Each requires a different solution.

FlashAttention — fix the constants

FlashAttention (Dao, Fu, Ermon, Rudra, Ré, NeurIPS 2022) and FlashAttention-2 (Dao, 2023) didn't change the math of attention but redesigned its memory access patterns:

  • Tile the attention computation so intermediate values stay in fast SRAM.
  • Avoid materialising the T×T attention matrix in HBM.
  • Recompute attention during the backward pass instead of caching activations.

Result: 2–4× faster training, 5–20× lower memory use, with bit-exact equivalent output. FlashAttention is now the default attention kernel in essentially every Transformer training and inference framework.

The follow-on, FlashAttention-3 (2024), targets specifically Hopper GPUs (H100, H200) and exploits async copies and warp-specialisation. The combination of FlashAttention-2/3 + KV-cache sharding makes 100K-token training and 1M-token inference viable.

KV-cache compression

For 1M-context inference, the KV cache is the binding memory constraint. Mitigations:

  • Multi-Query Attention (MQA) and Grouped-Query Attention (GQA) — share K/V across multiple Q heads. Reduces KV-cache memory by 4–8×.
  • Multi-head Latent Attention (DeepSeek-V2, 2024) — compress K/V into a small latent and decompress on the fly. ~10× memory reduction.
  • KV quantisation — store KV cache at int8 or int4. Modest quality cost, large memory savings.
  • Sliding-window + sink tokens (StreamingLLM, Xiao et al., 2024) — keep only the first few "sink" tokens plus the most recent N tokens. Acceptable for streaming, lossy for long-document recall.

Production frontier inference uses some combination of all of these.

Training at long context

Naively training at 100K context is prohibitively expensive — compute scales quadratically. The standard recipe:

  1. Pretrain at short context (4K-8K) for the bulk of training tokens.
  2. Continue pretraining at extended context for a few percent of tokens. Use RoPE position interpolation or YaRN to ensure the position-encoding scheme generalises.
  3. Long-context fine-tune on (long-doc, instruction) pairs to teach the model to actually use long context.

Long-document training data is curated — books, long codebases, multi-document research summaries. Quality matters: training on poorly-organised long docs teaches the model to ignore the middle.

Needle-in-haystack benchmarks

The standard probe: embed a "needle" sentence in a long irrelevant document, ask the model to recall it. Pass rate vs needle position reveals where the model's attention falls off. Modern frontier LLMs (Claude 3, Gemini 1.5 Pro, Llama 3.1) achieve ~95-100% recall at 128K-1M context.

The catch: needle-in-haystack measures retrieval, not synthesis. Models often pass needle-in-haystack at 1M but fail when asked to reason across multiple disconnected pieces of the long context. The "long-context capability" headline is real but narrower than it appears.

Gemini 1.5's 1M+ context

Gemini 1.5 Pro (March 2024) was the first widely-available model with 1M-token native context. Architecturally, Gemini 1.5 is a hybrid Transformer-MoE with custom long-context training. Demonstrations include:

  • Reading entire codebases in one prompt and answering questions across files.
  • Watching hour-long videos (frames sampled to fit in context).
  • Translating from a low-resource language given only a grammar book in context.
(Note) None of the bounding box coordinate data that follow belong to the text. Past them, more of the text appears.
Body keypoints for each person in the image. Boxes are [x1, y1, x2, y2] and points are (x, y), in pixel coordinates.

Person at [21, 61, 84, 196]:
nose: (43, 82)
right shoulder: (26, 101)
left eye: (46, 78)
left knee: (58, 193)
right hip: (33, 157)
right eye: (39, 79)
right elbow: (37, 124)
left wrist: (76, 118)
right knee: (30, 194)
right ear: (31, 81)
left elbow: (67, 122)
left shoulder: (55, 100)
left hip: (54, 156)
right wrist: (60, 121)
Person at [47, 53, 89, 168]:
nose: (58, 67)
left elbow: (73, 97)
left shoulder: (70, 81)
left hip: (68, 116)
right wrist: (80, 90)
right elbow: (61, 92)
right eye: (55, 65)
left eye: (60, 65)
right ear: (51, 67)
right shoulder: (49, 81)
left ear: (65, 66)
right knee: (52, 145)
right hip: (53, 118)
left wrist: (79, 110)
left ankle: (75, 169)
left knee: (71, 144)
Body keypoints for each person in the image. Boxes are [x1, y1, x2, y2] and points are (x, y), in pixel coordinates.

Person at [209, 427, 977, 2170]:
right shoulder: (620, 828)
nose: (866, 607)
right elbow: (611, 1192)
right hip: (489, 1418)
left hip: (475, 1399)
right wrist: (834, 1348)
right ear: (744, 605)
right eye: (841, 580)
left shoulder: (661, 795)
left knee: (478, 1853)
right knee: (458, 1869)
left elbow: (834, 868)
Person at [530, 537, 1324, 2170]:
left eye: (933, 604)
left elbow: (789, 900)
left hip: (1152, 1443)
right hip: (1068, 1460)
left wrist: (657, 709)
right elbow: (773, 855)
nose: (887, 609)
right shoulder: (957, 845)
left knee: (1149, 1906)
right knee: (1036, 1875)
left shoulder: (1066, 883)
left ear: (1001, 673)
Gemini's research preview extended to 10M tokens internally. Whether this is the right architectural direction (vs RAG, hierarchical processing, or external memory) remains open.

Long context vs RAG

Long context and retrieval-augmented generation are partially competing approaches to the same problem: getting relevant information into the model's working set.
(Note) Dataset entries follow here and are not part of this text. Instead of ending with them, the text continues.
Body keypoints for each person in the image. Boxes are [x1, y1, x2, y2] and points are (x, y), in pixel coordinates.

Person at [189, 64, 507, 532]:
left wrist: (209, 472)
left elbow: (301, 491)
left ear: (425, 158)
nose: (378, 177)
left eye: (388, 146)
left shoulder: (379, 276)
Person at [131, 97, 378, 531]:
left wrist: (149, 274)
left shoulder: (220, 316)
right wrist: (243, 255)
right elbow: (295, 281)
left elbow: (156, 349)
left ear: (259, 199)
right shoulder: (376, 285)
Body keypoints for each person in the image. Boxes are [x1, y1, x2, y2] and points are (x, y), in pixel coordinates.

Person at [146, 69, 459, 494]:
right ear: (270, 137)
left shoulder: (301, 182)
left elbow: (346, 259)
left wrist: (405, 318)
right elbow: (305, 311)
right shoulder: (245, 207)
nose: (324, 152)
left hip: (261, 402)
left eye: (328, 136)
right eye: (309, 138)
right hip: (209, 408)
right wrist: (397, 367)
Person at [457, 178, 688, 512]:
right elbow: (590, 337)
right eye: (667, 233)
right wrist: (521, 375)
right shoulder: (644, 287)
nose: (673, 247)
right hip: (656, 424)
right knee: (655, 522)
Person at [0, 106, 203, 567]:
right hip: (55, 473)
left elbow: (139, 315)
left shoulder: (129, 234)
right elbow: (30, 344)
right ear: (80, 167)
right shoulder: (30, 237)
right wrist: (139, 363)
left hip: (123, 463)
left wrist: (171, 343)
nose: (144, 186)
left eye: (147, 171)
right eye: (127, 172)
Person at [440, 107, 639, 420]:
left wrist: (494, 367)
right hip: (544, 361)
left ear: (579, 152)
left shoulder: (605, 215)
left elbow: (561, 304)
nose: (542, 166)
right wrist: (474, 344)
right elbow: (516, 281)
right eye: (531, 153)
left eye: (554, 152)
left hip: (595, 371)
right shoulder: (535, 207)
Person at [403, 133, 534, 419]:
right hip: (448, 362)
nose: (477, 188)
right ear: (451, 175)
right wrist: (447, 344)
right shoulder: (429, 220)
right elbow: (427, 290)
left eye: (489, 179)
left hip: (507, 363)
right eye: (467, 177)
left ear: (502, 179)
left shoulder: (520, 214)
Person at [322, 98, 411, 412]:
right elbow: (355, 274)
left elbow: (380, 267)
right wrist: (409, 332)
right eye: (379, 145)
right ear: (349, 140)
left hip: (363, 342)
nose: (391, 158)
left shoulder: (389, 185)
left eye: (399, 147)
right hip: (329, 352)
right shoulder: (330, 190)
  • Long context wins when relevance is hard to determine ahead of time, when documents are highly interconnected, or when fine-grained details matter throughout.
  • RAG wins when retrieval is reliable, the corpus is much larger than what fits in context, and freshness matters (the corpus updates without retraining).

Most production systems use both — long context for the immediate document, RAG for the broader corpus.

Released under the MIT License. Content imported and adapted from NoteNextra.